About this exercise
Take every line containing "sinh" out of the records.

Source records
[Start of Attachment]
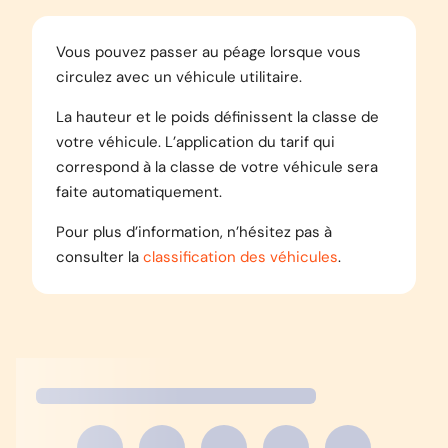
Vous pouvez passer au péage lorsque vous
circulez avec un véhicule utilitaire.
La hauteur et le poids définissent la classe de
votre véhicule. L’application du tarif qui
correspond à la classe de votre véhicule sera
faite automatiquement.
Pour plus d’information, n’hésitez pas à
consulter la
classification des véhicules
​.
[End of Attachment]
[Start of Attachment]
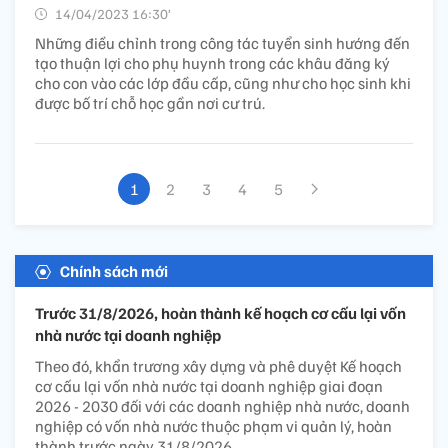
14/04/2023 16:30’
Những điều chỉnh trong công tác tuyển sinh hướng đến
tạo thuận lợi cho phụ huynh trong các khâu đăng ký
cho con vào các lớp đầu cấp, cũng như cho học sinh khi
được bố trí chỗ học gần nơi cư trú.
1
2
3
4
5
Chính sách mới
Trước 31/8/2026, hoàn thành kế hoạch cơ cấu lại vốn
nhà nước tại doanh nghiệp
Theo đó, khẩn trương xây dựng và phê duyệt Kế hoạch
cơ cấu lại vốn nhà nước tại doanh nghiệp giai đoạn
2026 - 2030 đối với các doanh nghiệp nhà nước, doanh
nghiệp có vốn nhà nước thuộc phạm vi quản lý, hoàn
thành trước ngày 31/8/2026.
[End of Attachment]
Expected output
Những điều chỉnh trong công tác tuyển sinh hướng đến
cho con vào các lớp đầu cấp, cũng như cho học sinh khi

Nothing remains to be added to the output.